Et de manière identique, même s’il est évident pour tout le monde (à commencer par les associations antiracistes qui ont porté plainte contre Georges Bensoussan) que l’antisémitisme n’est pas un liquide biologique comestible de couleur blanchâtre produit par les glandes mammaires des mammifères femelles, et qu’il ne se transmet donc pas par allaitement, il n’en demeure pas moins que le choix de cette catachrèse vient signifier que tout se passe comme si la transmission du poison antisémite était biologique : elle est tout aussi mécanique, héréditaire, irrémédiablement inscrite dans un déterminisme absolu. De même que les pieds de la chaise soutiennent ladite chaise comme de vrais pieds organiques soutiennent l’organisme humain, l’antisémitisme est ici désigné comme une (mauvaise) nourriture spirituelle que tout enfant d’Arabes est nécessairement amené à assimiler, de la même manière que tout petit d’Homme assimile sa ration de lait – cela est d’autant plus clair et univoque que Bensoussan dans sa phrase n’incrimine pas certaines familles arabes, mais « les familles arabes ».
Puisque Georges Bensoussan ne parle pas d’un véritable lait, d’un véritable allaitement et d’une véritable digestion du lait ingurgité, le Tribunal conclut qu’il ne saurait être question de « racisme biologique ». C’est pourtant d’un racisme caractérisé qu’il s’agit, un racisme que depuis plusieurs décennies, en philosophie, en sociologie ou en histoire, on qualifie de racisme culturaliste, dès lors qu’un groupe entier, catégorisé de manière raciale (le groupe arabe) est essentialisé, homogénéisé, amalgamé, c’est-à-dire appréhendé comme un bloc monolithique et collectivement incriminé (ce que fait sans aucun doute possible Bensoussan, puisque, répétons-le, il dit : les familles arabes).
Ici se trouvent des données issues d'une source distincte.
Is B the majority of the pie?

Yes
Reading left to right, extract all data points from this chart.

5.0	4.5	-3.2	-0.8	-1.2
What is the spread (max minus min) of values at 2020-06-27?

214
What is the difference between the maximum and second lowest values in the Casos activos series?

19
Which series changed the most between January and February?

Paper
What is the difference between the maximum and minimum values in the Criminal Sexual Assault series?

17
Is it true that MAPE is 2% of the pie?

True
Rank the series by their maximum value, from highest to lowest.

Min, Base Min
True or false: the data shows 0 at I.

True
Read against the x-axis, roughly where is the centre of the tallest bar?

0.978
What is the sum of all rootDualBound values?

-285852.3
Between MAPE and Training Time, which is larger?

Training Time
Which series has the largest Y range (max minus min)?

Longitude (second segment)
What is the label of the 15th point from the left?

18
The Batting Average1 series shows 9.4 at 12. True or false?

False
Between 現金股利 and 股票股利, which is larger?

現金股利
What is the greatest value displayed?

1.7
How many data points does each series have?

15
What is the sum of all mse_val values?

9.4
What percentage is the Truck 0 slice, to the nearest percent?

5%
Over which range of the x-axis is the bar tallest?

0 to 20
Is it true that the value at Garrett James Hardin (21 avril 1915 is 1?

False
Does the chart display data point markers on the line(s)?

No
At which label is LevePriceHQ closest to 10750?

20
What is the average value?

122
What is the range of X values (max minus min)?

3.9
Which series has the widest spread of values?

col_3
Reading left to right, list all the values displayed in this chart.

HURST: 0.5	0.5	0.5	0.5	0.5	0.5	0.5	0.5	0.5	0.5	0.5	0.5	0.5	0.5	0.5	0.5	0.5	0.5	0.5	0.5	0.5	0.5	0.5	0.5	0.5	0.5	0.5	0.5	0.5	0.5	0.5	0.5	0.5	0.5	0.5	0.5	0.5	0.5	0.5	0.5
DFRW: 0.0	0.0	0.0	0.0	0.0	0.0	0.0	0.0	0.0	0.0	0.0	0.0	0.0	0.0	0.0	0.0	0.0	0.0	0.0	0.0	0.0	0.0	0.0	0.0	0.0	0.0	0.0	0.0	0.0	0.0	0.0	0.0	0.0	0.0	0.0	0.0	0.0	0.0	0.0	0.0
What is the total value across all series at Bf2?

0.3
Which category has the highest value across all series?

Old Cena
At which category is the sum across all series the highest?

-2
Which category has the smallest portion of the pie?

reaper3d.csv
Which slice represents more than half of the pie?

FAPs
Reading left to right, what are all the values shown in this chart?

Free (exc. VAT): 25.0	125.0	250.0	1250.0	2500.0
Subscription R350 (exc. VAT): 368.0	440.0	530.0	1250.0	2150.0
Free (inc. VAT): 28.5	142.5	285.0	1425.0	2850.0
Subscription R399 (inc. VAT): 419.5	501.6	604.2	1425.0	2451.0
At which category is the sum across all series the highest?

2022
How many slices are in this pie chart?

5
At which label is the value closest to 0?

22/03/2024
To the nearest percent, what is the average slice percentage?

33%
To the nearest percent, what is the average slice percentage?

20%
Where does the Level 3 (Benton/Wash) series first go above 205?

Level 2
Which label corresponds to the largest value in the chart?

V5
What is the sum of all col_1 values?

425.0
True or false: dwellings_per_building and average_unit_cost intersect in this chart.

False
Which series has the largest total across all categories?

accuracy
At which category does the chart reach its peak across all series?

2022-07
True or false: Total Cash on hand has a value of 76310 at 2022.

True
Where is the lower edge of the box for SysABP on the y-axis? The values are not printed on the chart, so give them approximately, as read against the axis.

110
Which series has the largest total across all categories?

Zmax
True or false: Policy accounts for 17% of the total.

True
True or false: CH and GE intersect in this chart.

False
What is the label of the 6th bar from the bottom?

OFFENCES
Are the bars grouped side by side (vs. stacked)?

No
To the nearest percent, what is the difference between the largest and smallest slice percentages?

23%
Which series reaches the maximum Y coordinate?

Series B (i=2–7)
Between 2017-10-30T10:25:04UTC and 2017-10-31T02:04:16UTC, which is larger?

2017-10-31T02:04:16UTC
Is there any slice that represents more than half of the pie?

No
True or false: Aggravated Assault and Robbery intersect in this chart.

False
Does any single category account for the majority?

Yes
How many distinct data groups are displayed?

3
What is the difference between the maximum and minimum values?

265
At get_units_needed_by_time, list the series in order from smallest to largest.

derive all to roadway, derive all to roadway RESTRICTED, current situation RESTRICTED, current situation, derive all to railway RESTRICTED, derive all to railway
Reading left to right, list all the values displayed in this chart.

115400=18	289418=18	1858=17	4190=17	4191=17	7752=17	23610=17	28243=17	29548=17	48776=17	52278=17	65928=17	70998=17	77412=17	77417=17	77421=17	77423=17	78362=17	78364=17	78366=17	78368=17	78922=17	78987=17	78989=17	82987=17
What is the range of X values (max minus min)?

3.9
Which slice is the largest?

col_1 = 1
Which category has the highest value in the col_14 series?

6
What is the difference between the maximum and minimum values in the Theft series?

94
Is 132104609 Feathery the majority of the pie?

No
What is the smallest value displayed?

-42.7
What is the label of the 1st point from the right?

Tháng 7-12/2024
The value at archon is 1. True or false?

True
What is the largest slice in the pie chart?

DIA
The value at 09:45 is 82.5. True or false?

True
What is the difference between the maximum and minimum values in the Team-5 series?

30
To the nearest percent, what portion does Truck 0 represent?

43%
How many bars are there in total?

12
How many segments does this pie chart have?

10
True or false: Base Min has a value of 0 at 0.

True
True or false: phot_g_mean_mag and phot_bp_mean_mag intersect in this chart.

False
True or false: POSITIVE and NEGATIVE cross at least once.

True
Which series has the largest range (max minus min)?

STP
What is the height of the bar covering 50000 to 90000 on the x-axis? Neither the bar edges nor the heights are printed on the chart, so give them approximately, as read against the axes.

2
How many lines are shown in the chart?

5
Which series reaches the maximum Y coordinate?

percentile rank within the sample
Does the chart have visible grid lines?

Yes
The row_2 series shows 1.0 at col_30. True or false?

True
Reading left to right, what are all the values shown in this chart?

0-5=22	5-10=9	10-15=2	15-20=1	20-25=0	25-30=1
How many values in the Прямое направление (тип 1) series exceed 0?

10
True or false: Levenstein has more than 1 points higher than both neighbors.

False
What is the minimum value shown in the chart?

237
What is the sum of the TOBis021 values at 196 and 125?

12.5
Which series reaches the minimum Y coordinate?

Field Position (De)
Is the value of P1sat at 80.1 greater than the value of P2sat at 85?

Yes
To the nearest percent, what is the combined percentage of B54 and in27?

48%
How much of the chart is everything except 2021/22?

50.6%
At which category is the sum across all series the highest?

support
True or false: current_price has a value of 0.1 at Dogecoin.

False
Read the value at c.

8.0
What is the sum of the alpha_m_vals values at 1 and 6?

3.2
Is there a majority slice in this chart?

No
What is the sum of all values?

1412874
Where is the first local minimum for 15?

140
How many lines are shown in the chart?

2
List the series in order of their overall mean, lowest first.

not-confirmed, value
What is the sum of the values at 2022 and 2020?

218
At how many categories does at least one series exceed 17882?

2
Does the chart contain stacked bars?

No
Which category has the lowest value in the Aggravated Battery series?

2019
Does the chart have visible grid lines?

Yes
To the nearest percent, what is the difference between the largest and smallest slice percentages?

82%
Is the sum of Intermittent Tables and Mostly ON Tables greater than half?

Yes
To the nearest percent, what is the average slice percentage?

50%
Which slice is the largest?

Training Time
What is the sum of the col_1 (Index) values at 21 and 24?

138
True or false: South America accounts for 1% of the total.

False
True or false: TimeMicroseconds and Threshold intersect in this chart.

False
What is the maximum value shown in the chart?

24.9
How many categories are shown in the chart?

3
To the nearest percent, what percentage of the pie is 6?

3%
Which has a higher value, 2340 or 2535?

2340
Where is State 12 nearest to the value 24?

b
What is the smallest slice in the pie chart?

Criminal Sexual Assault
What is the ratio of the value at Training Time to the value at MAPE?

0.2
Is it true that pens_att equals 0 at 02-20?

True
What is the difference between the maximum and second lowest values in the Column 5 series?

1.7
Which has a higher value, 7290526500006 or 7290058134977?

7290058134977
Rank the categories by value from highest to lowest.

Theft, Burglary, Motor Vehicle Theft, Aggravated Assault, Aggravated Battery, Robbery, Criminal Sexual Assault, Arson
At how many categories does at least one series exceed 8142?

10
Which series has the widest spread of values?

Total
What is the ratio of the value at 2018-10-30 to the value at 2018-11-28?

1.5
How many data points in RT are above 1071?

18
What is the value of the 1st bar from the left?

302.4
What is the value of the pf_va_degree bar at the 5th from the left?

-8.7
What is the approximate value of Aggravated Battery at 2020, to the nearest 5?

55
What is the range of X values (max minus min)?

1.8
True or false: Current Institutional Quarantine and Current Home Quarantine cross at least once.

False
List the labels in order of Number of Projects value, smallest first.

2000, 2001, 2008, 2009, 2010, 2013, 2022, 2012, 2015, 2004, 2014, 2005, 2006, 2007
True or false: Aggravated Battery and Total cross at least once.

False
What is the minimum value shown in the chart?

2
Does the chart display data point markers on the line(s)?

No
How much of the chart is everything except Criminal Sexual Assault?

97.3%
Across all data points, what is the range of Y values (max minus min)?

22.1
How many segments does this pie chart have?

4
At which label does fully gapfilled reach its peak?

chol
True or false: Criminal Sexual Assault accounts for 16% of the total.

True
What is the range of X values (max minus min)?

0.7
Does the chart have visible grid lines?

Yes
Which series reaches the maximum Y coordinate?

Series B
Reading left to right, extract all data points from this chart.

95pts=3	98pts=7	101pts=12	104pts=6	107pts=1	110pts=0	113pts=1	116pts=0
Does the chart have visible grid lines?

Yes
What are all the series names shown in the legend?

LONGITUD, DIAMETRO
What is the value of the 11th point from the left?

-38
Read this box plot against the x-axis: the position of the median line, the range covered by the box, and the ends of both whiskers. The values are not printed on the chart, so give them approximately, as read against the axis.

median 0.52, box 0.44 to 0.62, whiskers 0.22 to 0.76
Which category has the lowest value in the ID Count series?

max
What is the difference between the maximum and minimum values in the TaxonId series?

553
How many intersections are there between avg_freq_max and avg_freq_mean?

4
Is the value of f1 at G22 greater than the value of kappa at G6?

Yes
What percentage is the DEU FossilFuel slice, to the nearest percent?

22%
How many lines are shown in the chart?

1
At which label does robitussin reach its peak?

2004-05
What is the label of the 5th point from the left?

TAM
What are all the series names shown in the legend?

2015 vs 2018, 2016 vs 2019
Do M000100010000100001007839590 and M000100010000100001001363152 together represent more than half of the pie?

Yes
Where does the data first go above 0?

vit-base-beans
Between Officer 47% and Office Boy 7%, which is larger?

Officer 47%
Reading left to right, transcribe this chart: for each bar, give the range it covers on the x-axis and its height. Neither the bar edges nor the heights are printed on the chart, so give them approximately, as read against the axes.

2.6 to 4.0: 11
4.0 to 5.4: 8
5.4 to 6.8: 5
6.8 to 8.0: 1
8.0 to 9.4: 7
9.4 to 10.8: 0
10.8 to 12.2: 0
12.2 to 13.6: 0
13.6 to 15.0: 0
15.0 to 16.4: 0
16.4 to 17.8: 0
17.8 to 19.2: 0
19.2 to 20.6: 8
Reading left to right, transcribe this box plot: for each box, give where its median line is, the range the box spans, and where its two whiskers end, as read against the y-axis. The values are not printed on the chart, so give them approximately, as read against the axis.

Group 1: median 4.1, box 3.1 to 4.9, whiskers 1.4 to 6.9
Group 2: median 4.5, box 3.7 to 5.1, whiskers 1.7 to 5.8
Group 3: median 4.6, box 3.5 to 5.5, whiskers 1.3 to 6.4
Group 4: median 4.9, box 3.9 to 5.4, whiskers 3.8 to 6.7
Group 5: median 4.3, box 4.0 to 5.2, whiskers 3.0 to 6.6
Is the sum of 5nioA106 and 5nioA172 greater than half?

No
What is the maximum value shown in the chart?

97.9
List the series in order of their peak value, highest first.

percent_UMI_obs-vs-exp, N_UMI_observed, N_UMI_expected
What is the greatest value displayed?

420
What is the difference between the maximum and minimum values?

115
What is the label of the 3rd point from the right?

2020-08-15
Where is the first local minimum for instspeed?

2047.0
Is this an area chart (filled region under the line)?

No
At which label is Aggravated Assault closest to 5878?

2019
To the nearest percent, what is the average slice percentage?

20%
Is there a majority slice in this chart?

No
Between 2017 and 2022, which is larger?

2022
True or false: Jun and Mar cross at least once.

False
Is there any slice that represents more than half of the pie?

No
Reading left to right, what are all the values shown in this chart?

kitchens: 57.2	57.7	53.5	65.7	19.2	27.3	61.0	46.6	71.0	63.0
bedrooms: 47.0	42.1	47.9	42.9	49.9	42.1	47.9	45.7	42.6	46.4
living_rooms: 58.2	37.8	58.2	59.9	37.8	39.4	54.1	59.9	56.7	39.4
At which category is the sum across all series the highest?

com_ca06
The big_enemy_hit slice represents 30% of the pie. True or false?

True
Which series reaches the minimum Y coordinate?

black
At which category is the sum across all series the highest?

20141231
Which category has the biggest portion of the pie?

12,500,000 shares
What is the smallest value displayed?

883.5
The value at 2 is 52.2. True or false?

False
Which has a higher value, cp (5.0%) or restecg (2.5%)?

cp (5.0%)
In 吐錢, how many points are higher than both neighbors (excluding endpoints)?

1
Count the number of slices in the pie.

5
Le propre du racisme culturaliste étant précisément qu’on se dispense de considérations pseudo-biologiques sur la transmission du vice (par un sang, des gènes ou un lait maternel viciés, carencés ou toxiques), pour se rabattre sur une prétendue culture viciée, carencée ou toxique, considérée comme une essence, un destin, un héritage culturel auquel les individus ont tout aussi peu de chance d’échapper qu’à une hérédité biologique.
Voici donc qu’au prix d’une négation de décennies de travail de définition du racisme, au prix aussi d’un usage pour le moins spécieux de la notion de catachrèse, on peut déclarer exempt de tout racisme un discours énonçant pourtant d’une manière absolument explicite que tout un groupe racial (les familles arabes) est de manière nécessaire, structurelle et héréditaire, porteuse d’un fléau social gravissime (l’antisémitisme).
Nous croirait-on si nous disions que nous n’insultons personne en qualifiant l’auteur relaxé de « raclure de bidet » ? Cela n’est pas une injure, pourrions-nous dire, mais une simple métaphore – du latin metaphora, lui-même du grec μεταφορά , figure de style fondée sur l’analogie, comparaison sans locution comparative.